Now, I am definitrely doing something wrong, but if anyone can see the wood through my forest of trees?



My Broadband Ping - VM Router Mode


Current set-up: SH3 in Router Mode - TP Link Archer AX50 in AP Mode - M350 Fibre / Maxit TV - Talk Weekends (Now via the SH3 -which is great in a power cut)
3 REPLIES 3

Tudor
Very Insightful Person
Very Insightful Person

It’s all because the VM hubs do not support masquerading. Other routers often have an option to turn it off or on.

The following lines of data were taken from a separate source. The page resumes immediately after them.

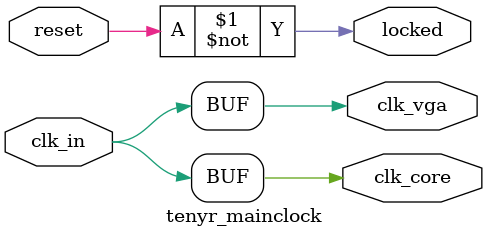
<source format=v>
`include "common.vh"
`timescale 1ms/10us

module tenyr_mainclock(
    input clk_in, reset, output locked,
    output clk_core, clk_vga
);

    assign locked   = ~reset;
    assign clk_core = clk_in;
    assign clk_vga  = clk_in;

endmodule


</source>
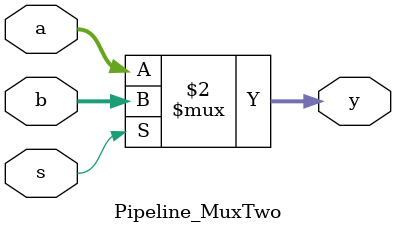
<source format=v>
module Pipeline_MuxTwo(a,b,s,y);
  input[31:0] a,b;
  input s;
  output[31:0] y;
  assign y=(s==1'b0)? a:b;
endmodule
</source>
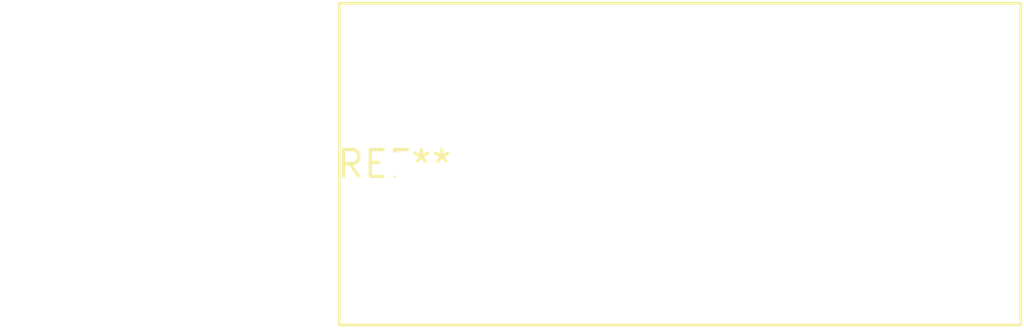
<source format=kicad_pcb>
(kicad_pcb (version 20240108) (generator pcbnew)

  (general
    (thickness 1.6)
  )

  (paper "A4")
  (layers
    (0 "F.Cu" signal)
    (31 "B.Cu" signal)
    (32 "B.Adhes" user "B.Adhesive")
    (33 "F.Adhes" user "F.Adhesive")
    (34 "B.Paste" user)
    (35 "F.Paste" user)
    (36 "B.SilkS" user "B.Silkscreen")
    (37 "F.SilkS" user "F.Silkscreen")
    (38 "B.Mask" user)
    (39 "F.Mask" user)
    (40 "Dwgs.User" user "User.Drawings")
    (41 "Cmts.User" user "User.Comments")
    (42 "Eco1.User" user "User.Eco1")
    (43 "Eco2.User" user "User.Eco2")
    (44 "Edge.Cuts" user)
    (45 "Margin" user)
    (46 "B.CrtYd" user "B.Courtyard")
    (47 "F.CrtYd" user "F.Courtyard")
    (48 "B.Fab" user)
    (49 "F.Fab" user)
    (50 "User.1" user)
    (51 "User.2" user)
    (52 "User.3" user)
    (53 "User.4" user)
    (54 "User.5" user)
    (55 "User.6" user)
    (56 "User.7" user)
    (57 "User.8" user)
    (58 "User.9" user)
  )

  (setup
    (pad_to_mask_clearance 0)
    (pcbplotparams
      (layerselection 0x00010fc_ffffffff)
      (plot_on_all_layers_selection 0x0000000_00000000)
      (disableapertmacros false)
      (usegerberextensions false)
      (usegerberattributes false)
      (usegerberadvancedattributes false)
      (creategerberjobfile false)
      (dashed_line_dash_ratio 12.000000)
      (dashed_line_gap_ratio 3.000000)
      (svgprecision 4)
      (plotframeref false)
      (viasonmask false)
      (mode 1)
      (useauxorigin false)
      (hpglpennumber 1)
      (hpglpenspeed 20)
      (hpglpendiameter 15.000000)
      (dxfpolygonmode false)
      (dxfimperialunits false)
      (dxfusepcbnewfont false)
      (psnegative false)
      (psa4output false)
      (plotreference false)
      (plotvalue false)
      (plotinvisibletext false)
      (sketchpadsonfab false)
      (subtractmaskfromsilk false)
      (outputformat 1)
      (mirror false)
      (drillshape 1)
      (scaleselection 1)
      (outputdirectory "")
    )
  )

  (net 0 "")

  (footprint "C_Rect_L32.0mm_W15.0mm_P27.00mm" (layer "F.Cu") (at 0 0))

)

</source>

So from a WAN location  www.myurl.com works, but from a LAN location is does not.


Tudor
There are 10 types of people: those who understand binary and those who don't and F people out of 10 who do not understand hexadecimal c1a2a285948293859940d9a49385a2

Ah - so accessing subdomain.mydynu.url from work will not get to my home box at all....

I only just put the SH3 from modem mode back to router mode as well....

Humbug!



My Broadband Ping - VM Router Mode


Current set-up: SH3 in Router Mode - TP Link Archer AX50 in AP Mode - M350 Fibre / Maxit TV - Talk Weekends (Now via the SH3 -which is great in a power cut)

Umm... this is exactly what I do, although I do now have the hub5.

I use ChangeIP.com to manage my dynamic dns, but I'd expect it to be the same.
At the DynDNS server you have to have an A record for your main domain and also for each of your subdomains (I had missed this latter part originally).

You then have to port forward on your router the required ports to your Linux box, and your Linux box then has to sort out the subdomains.

I am a little confused by your statement "The custom (as in non-80) port is set up in Dynu and presumably as it works for my Putty connection this should work for viewing a web page"

This could be your mistake? PuTTY is (presumably) using port 22 for an SSH terminal connection, (or whatever custom port you've assigned for terminal access), but that won't work for viewing a webpage. Standard HTTP webpages are (by default) on port 80, and encrypted pages are on port 443.

Which ports do you have assigned for which functionality, and have you got your forwardings correct all the way through the chain? (If you don't want to use your ACTUAL port numbers just use some place-holder number in the forum posts).